The previous owner of the Madonna Lane home said Tuesday he was happy to see Suleman and her family go because of the damage they did to his credit.
"They betrayed me big time," Amer Haddadin told The Associated Press. "They destroyed my credit. Shame on them."
Haddadin lived in the house for 11 years before selling it to Suleman's father, Ed Doud, about three years ago for $115,000 down and a $450,000 promissory note. Doud promised to pay $4,000 monthly, but a $450,000 balloon payment was due in March 2010.
Suleman did not qualify for a traditional bank loan, so her father came to her rescue. She held the deed to the house, but she paid Haddadin, who paid the mortgage company.
Haddadin said he and Doud went to the same church and as a Jordanian, he took pity on a fellow Arab in a tough spot and pledged to help Doud, who is Palestinian.
"In a way, I am very glad that she will be kicked out because she is irresponsible, for all the things she did. She doesn't deserve it, the house," he said.
"My credit is very valuable to me. I do business with my credit," Haddadin added. "Now I am strangled. I don't have anything to depend on."

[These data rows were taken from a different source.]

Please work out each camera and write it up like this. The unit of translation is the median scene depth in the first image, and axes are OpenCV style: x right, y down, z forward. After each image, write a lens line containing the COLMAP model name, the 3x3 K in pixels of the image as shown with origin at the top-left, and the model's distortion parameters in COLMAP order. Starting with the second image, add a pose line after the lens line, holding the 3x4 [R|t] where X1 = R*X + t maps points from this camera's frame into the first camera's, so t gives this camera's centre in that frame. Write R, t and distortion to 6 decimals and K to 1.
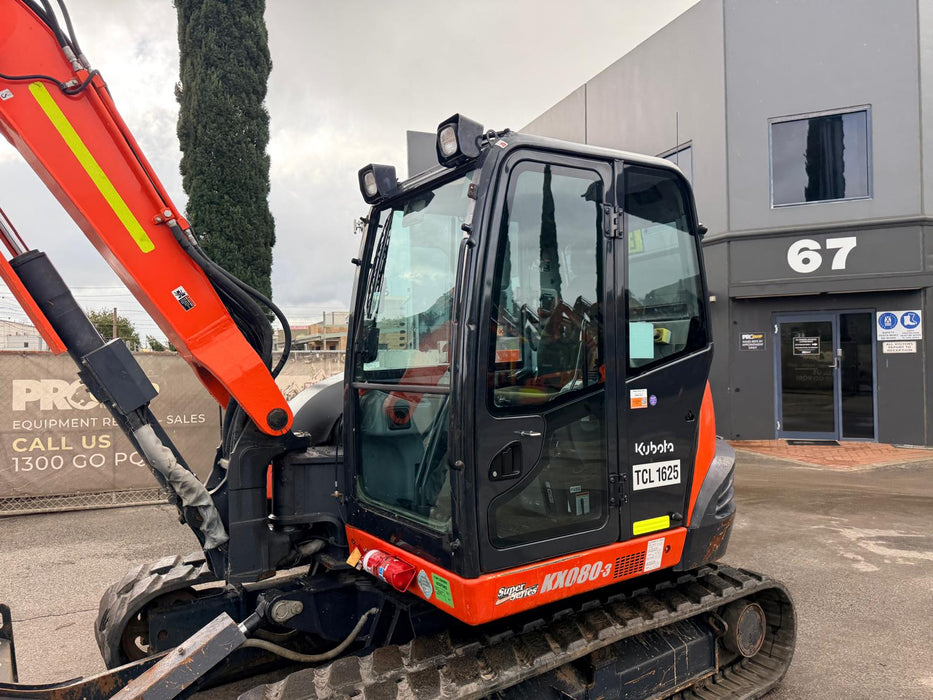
lens RADIAL K [[653.4, 0, 466.5], [0, 653.4, 350.0], [0, 0, 1]] dist [0.020382, -0.000924]
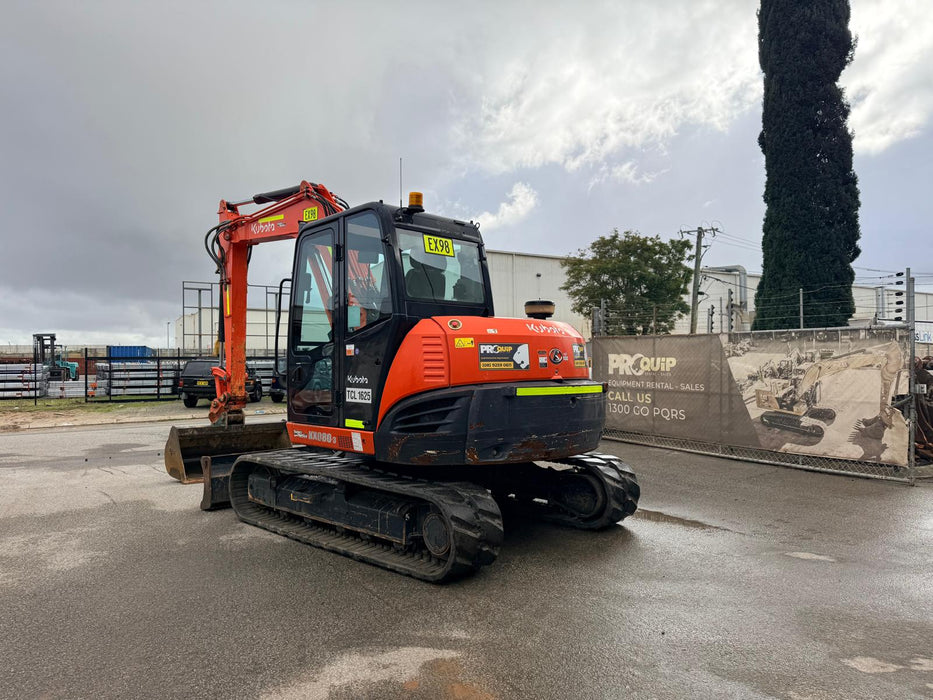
lens RADIAL K [[648.4, 0, 476.6], [0, 648.4, 349.4], [0, 0, 1]] dist [0.125632, -0.182510]
pose [[0.204391, -0.001766, -0.978888, 1.938133], [0.012886, 0.999917, 0.000887, 0.071956], [0.978804, -0.012795, 0.204397, 0.928189]]
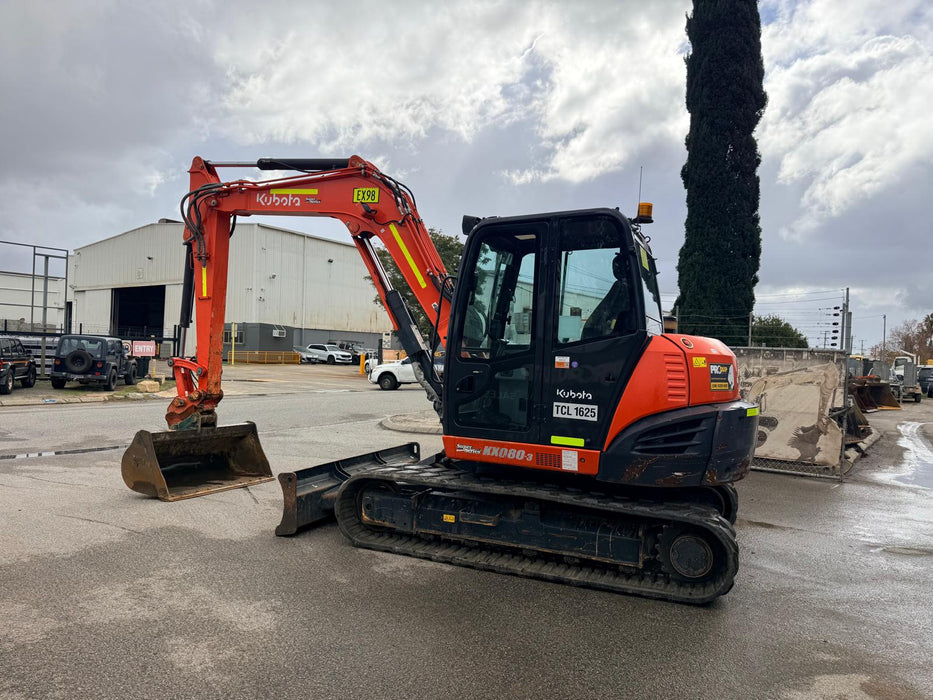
lens RADIAL K [[645.2, 0, 482.3], [0, 645.2, 351.7], [0, 0, 1]] dist [0.119921, -0.169897]
pose [[0.544866, 0.036085, -0.837746, 1.436538], [-0.042030, 0.998993, 0.015694, 0.029521], [0.837469, 0.026659, 0.545834, -0.048880]]
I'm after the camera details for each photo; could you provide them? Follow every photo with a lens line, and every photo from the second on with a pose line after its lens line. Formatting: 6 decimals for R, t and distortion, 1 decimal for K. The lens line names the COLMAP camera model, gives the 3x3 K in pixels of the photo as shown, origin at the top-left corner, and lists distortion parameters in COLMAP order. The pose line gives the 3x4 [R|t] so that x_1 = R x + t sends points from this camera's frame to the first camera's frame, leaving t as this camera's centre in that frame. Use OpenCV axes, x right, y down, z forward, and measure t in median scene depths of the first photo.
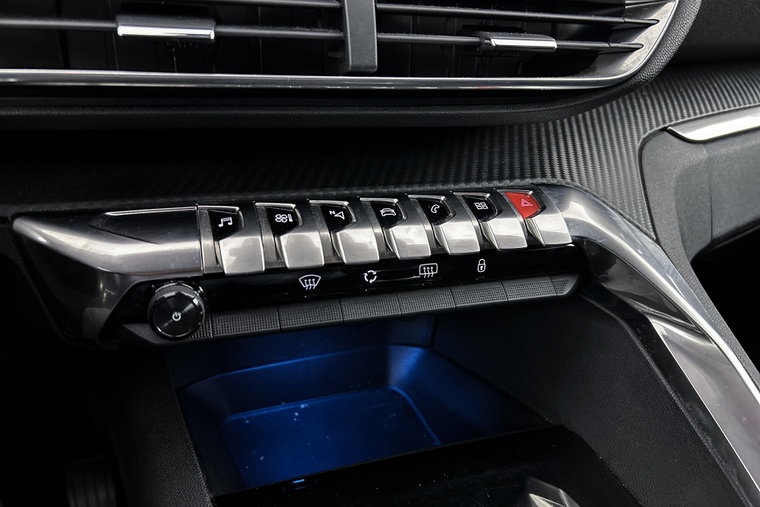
lens RADIAL K [[577.4, 0, 379.3], [0, 577.4, 255.4], [0, 0, 1]] dist [0.056851, -0.069772]
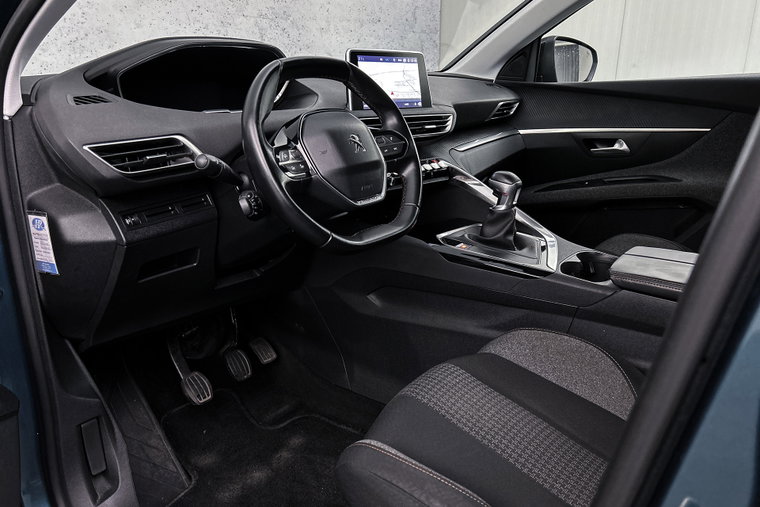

There is no number listed for Doud or Suleman, and calls to an attorney who has represented Suleman were not immediately returned.
Suleman recently declared bankruptcy, listing assets of no more than $50,000 and debts of as much as $1 million. Records show she owes more than $475,000 on the house.
Haddadin said he was recently notified that Suleman's father had also declared bankruptcy.